Simply put: is there a best practice for whether developers should write automated tests to check that data is correct (the contents of config files, databases, etc.)? If so, what is it?
Assume that the data is static for a given release, and specified as part of requirements.
12
In most cases this will make no sense, a test if your data is correct may end up in comparing file A1 to a copy of the file itself A2. Lets say you need a new version of A1 because the format of your data has evolved in version 2.0 of your software, you would change it to A1_V2, and now your test tells you that A2 is different from A1_V2 – so you copy A1_V2 to A2_V2 (or edit it until both files are equal again). But if you made an error in the first transition from A1 to A1_V2, you now introduced the same error into A2_V2 – and the test does not prevent that. The only form of quality assurance related to the content of A1 that will work (especially if A1 is part of the requirements, as you wrote), is to let a second person proofread A1.
However, if A1 is in a data format which can be checked for consistency (for example, an XML file, maybe with a schema), then it makes sense to have a test for A1 beeing consistent with that file format. Of course, you probably have already such a test, because if A1 is already part of an automatic test of some production code, then this code reads A1. And if the reading routine is designed to be robust and fail-safe, as any reading code should be, then it does already this kind of consistency checking and will show up an error is A1 is broken. So in most cases, this means you don’t need any extra tests especially for data. But beware: such a test does not guarantee that the contents of A1 are correct, it only gives you a formal check.
There is, however, no rule without exceptions. There can be special cases (which I expect to be rare) where your specific test data can be checked for containing some content, maybe in a non-obvious form, to make sure the test will work as intended. For example, you may have a complex test database, and you want to make sure later manual edits of that database don’t destroy your set of ten well-designed, non-obvious test cases contained in that database. Then it would make sense to write an automatic test to verify that.
Also, if your data is itself some kind of “code” (for example, some scripts or functions written in some kind of DSL), then it is obvious that automatic tests make sense here.
I would like to mention that it does not make a difference if we don’t think about test data or data to be released to production as part of your product (since such data can be always used a test data).
To summarize: in most real-world cases I guess it won’t make sense, but the more complex your data is and the more implicit redundancies or formal constraints your data has got, the more tests maybe a good idea. So think about your real case and apply some common sense – that will surely help 😉
A tester must control the relationship between inputs and outcomes of its tests in order to reliably check the correctness of the execution. This relationship is called an oracle.
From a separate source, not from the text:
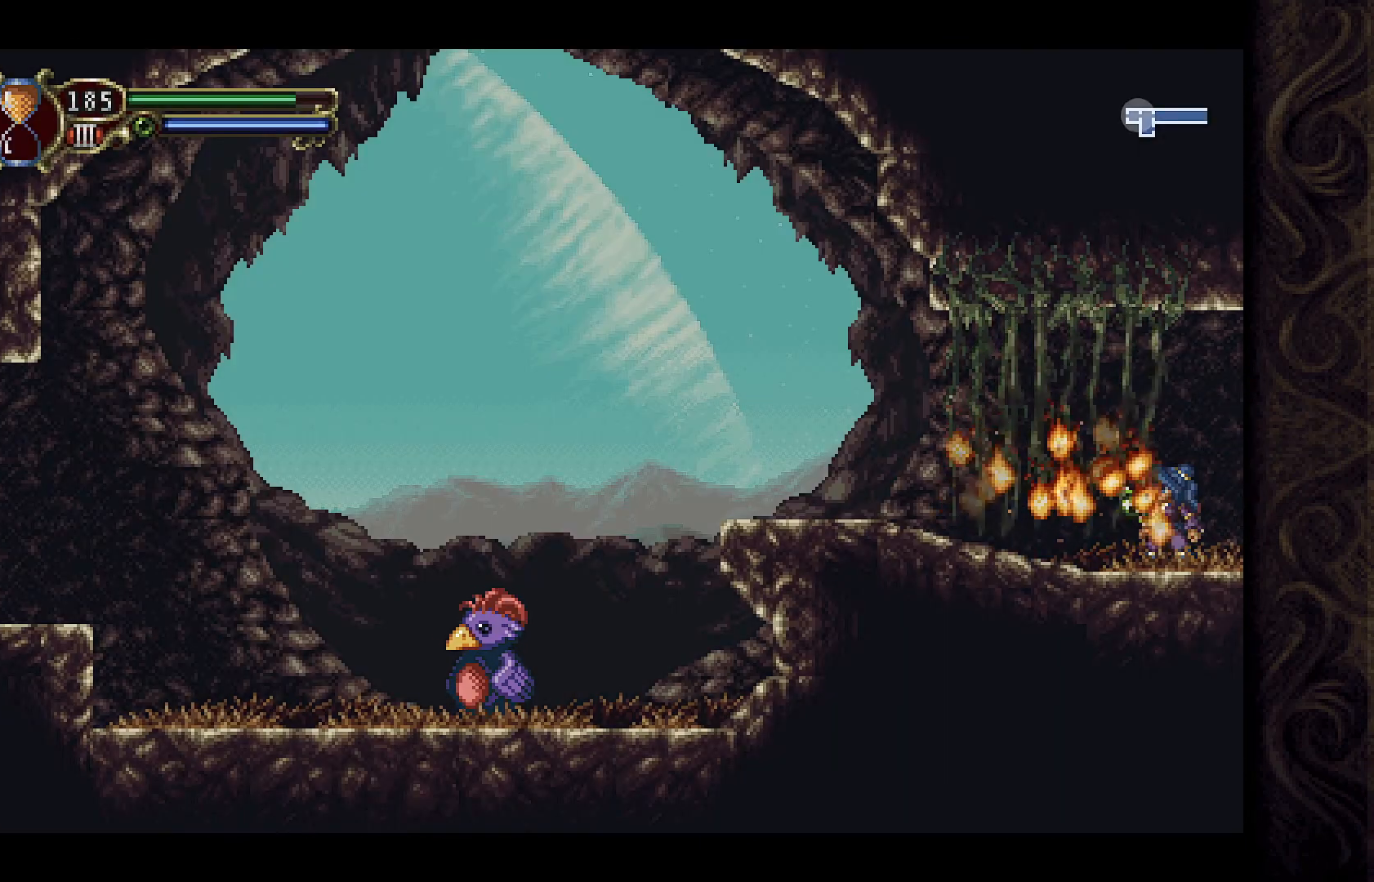
{"buttons": ["DPAD_LEFT"], "left_stick": "center", "right_stick": "center", "events": [[133, "DPAD_LEFT", "down"]]}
Usually this is performed by owning the input data, in which case data check is useless.
If the oracle is straightforward, the tester doesn’t need to control input data: run the oracle on input and outcome to tell whether the test has succeded or failed. Data check is useless again. The drawback is that the tester doesn’t control the execution path and therefore the test coverage.
The only case when data check is required is when assumptions are made by the software under test about its inputs and these inputs are not under tester control (e.g., a division algorithm implementing successive substractions: a null divider puts the execution in an infinite loop).
I can’t see why not. Imagine you have a config file that contains a database connection string, this gets run perfectly well on the dev environment but when you come to run it on the integration environment it still contains the old dev DB server connection.. disaster! (well, probably not as the dev box would surely pass all tests, but disaster if your DB upgrade scripts that you ran to bring the integration DB up to spec didn’t work and you never noticed because all your tests got run against the dev DB!)
so yes, I’d consider some form of test for config to be perfectly valid. The question then is, what should the data be, and how should you test it.
To test, I’d suggest a set of regex expressions that just print out what you expect to be valid. That’d be simple to implement and could run on any form of config file (ie no need to go parsing that xml or json).
For DB config, simple select and compare the contents of the (valid) recordset is effective.
I wouldn’t store these tests in the same place as the rest of the code though (or it wouldn’t be useful to test that the connection string is correct on the integration environment by comparing the DB server instance with “DEV” – as is likely to happen if the test and the config is stored in the same place). That means you’re better off with an integration test that can be run externally to the main source code. And would also form something you can give to support engineers to run against customer site’s config to check if they’re the right ones, and also that no-one had fiddled with them.